Горилла отвел Катю к столу, за которым люди в фирменных костюмах из компании «Фокс – Двадцатый век» оживленно обсуждали увеличение зрительского интереса к фильму за прошедшую неделю. Один из них с неохотой встал и уступил Кате место. Лиз смотрела на нее с другого конца зала, испытывая смешанное чувство восхищения и зависти. Она теряет время. Если Катя смогла, то и она сможет.
Ей не понадобилось много времени, чтобы протолкаться к столу, где находилась Катя. Но когда она наклонилась к своей новой знакомой, желая что-то сказать ей, кто-то крепко схватил ее за руку. Лиз удалось вырваться, но Горилла преградил ей путь.
– Леди, я думаю, мы уже встречались сегодня утром. Вы из «Дейли грэфик», и поэтому отношение к вам не изменилось.
– Послушайте, я в «Грэфик» работаю первый день.
– Да? – В его взгляде чувствовалось недоверие.
– На самом деле. И если я не получу от Джонни пару фраз для газеты, меня отправят обратно в Нью-Касл.

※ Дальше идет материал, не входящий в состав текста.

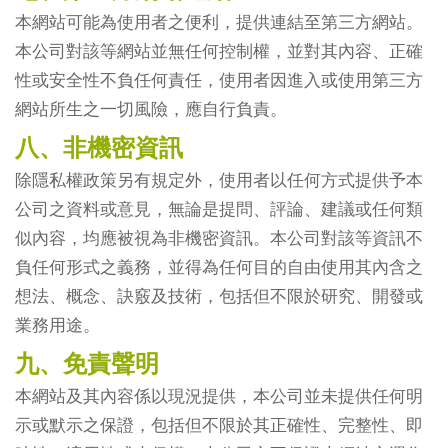
本網站可能為使用者之便利，提供連結至第三方網站。
本公司對該等網站並無任何控制權，並對其內容、正確
性或安全性不負任何責任，使用者因進入或使用第三方
網站所生之一切風險，應自行負責。
八、非機密資訊
除隱私權政策另有規定外，使用者以任何方式提供予本
公司之資料或意見，無論是提問、評論、建議或任何類
似內容，均應被視為非機密資訊。本公司對該等資訊不
負任何形式之義務，並得為任何目的自由使用其內含之
想法、概念、訣竅及技術，包括但不限於研究、開發或
業務用途。
九、免責聲明
本網站及其內容係以現況提供，本公司並未提供任何明
示或默示之保證，包括但不限於其正確性、完整性、即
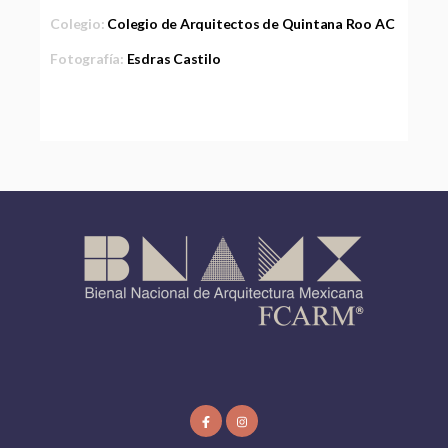
Colegio:
Colegio de Arquitectos de Quintana Roo AC
Fotografía:
Esdras Castilo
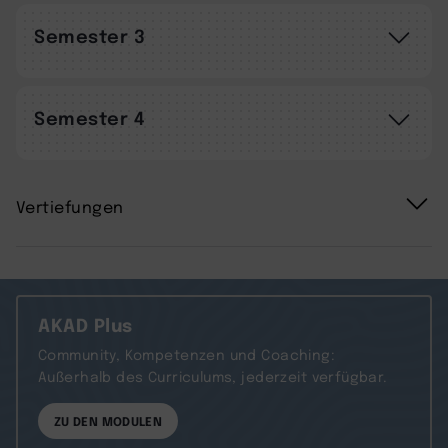
Semester 3
Semester 4
Vertiefungen
AKAD Plus
Community, Kompetenzen und Coaching:
Außerhalb des Curriculums, jederzeit verfügbar.
ZU DEN MODULEN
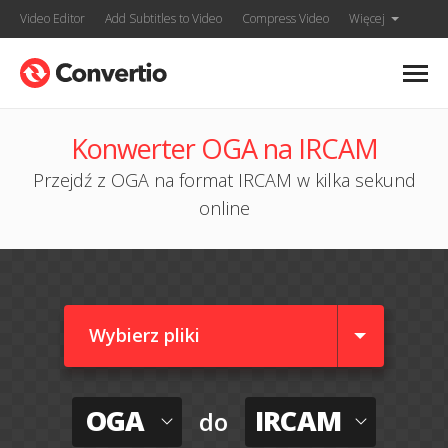
Video Editor
Add Subtitles to Video
Compress Video
Więcej
Konwerter OGA na IRCAM
Przejdź z OGA na format IRCAM w kilka sekund
online
Wybierz pliki
OGA
IRCAM
do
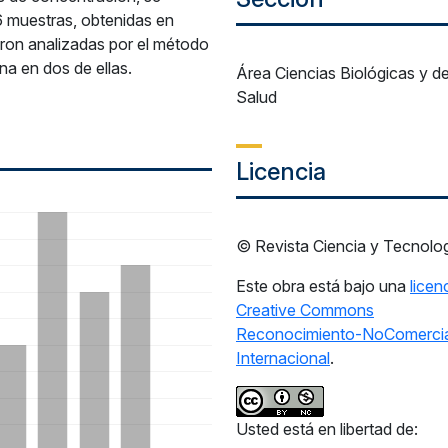
6 muestras, obtenidas en
on analizadas por el método
a en dos de ellas.
Área Ciencias Biológicas y de
Salud
Licencia
© Revista Ciencia y Tecnolo
Este obra está bajo una
licen
Creative Commons
Reconocimiento-NoComercia
Internacional
.
Usted está en libertad de:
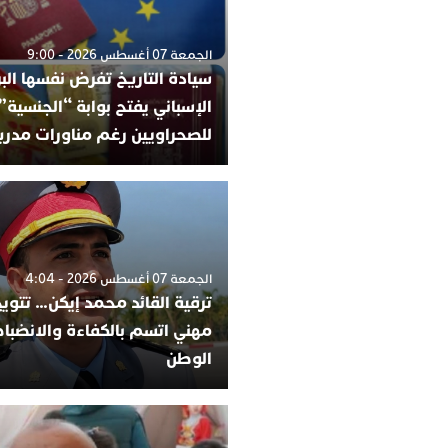
الجمعة 07 أغسطس 2026 - 9:00
سيادة التاريخ تفرض نفسها البر
الإسباني يفتح بوابة “الجنسية”
للصحراويين رغم مناورات مدري
الجمعة 07 أغسطس 2026 - 4:04
ترقية القائد محمد إيكن… تتوي
مهني اتسم بالكفاءة والانضب
الوطن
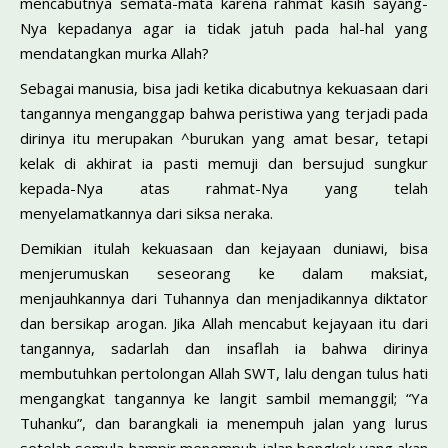
mencabutnya semata-mata karena rahmat kasih sayang-
Nya kepadanya agar ia tidak jatuh pada hal-hal yang
mendatangkan murka Allah?
Sebagai manusia, bisa jadi ketika dicabutnya kekuasaan dari
tangannya menganggap bahwa peristiwa yang terjadi pada
dirinya itu merupakan ^burukan yang amat besar, tetapi
kelak di akhirat ia pasti memuji dan bersujud sungkur
kepada-Nya atas rahmat-Nya yang telah
menyelamatkannya dari siksa neraka.
Demikian itulah kekuasaan dan kejayaan duniawi, bisa
menjerumuskan seseorang ke dalam maksiat,
menjauhkannya dari Tuhannya dan menjadikannya diktator
dan bersikap arogan. Jika Allah mencabut kejayaan itu dari
tangannya, sadarlah dan insaflah ia bahwa dirinya
membutuhkan pertolongan Allah SWT, lalu dengan tulus hati
mengangkat tangannya ke langit sambil memanggil; “Ya
Tuhanku”, dan barangkali ia menempuh jalan yang lurus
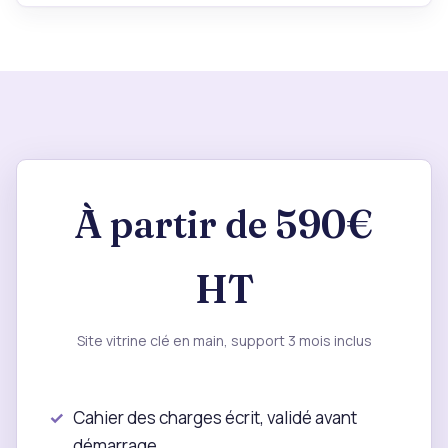
À partir de 590€
HT
Site vitrine clé en main, support 3 mois inclus
Cahier des charges écrit, validé avant
démarrage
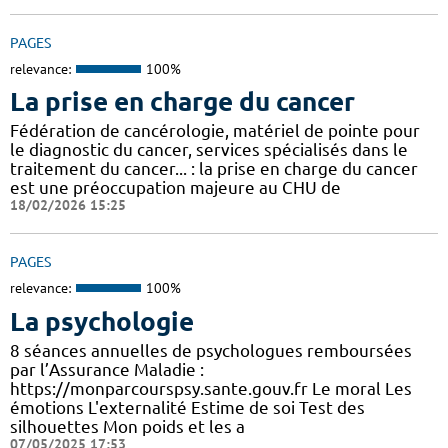
PAGES
relevance:
100%
La prise en charge du cancer
Fédération de cancérologie, matériel de pointe pour
le diagnostic du cancer, services spécialisés dans le
traitement du cancer... : la prise en charge du cancer
est une préoccupation majeure au CHU de
18/02/2026 15:25
PAGES
relevance:
100%
La psychologie
8 séances annuelles de psychologues remboursées
par l’Assurance Maladie :
https://monparcourspsy.sante.gouv.fr Le moral Les
émotions L'externalité Estime de soi Test des
silhouettes Mon poids et les a
07/05/2025 17:53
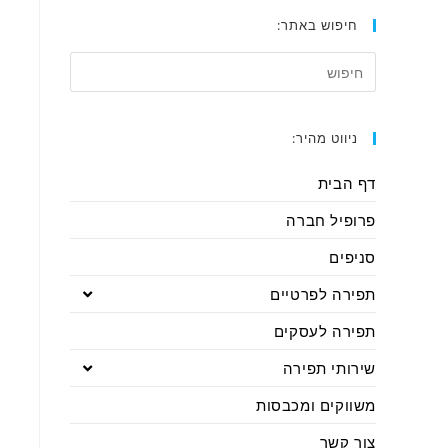
חיפוש באתר:
ניווט מהיר:
דף הבית
פרופיל חברה
סניפים
תפירה לפרטיים
תפירה לעסקים
שירותי תפירה
משווקים ומכבסות
צור קשר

Горилла снова уставился на Лиз, внимательно осматривая ее с головы до пят. У нее качала появляться слабая надежда.
– Нет, леди, будет лучше, если вы удалитесь отсюда.
Лиз возвратилась в свой угол, чуть не плача от обиды. Весь ее пыл иссяк. Она чувствовала себя униженной и неудачницей. «Возможно, если бы на мне было платье с глубоким декольте, я бы сейчас тоже сидела с Ренато», угрюмо думала она. Она решила уйти и спрятаться на верхнем этаже гостиницы «Дорчестер». Когда Лиз уже взяла свою сумку, подошла весьма довольная собой Катя.
– Все, я получила неплохой материал. Он тебе пригодится.
Лиз была удивлена:
– А разве он не понадобиться для твоего журнала?
– Нет, – ответила Катя. – У нас хватит материала еще на три номера, а потом мы возьмем интервью у кого-нибудь другого. Интересы читателей очень быстро меняются, ты знаешь. Он рассказал мне кучу вещей о своей диете и атлетических тренировках. Я знаю, что он любит носить, каким пользуется кремом после бритья, что он сам ставил сцены танцев, а также, самое важное, что он уже отчаются жениться и иметь детей.
– Катя, большое тебе спасибо, но «Дейли грэфик» больше интересует, почему он в прошлые выходные поселился в одном домике с Джулией Райдер в кемпинге «Бель-Эр».
– Об этом я его не спрашивала.
– Пожалуйста, спроси его… О, он уходит. – Лиз была в панике. – Пожалуйста, попробуй его спросить. Подойди к нему, пока он не ушел.
Не сказав ни слова, Катя побежала по залу, огибая стулья, словно слаломист. Лиз увидела, что она схватила Ренато за рукав и он склонил свою темноволосую голову над Катиным лицом. В таком положении они оставались несколько секунд, затем разошлись, и Ренато со своими людьми покинул зал.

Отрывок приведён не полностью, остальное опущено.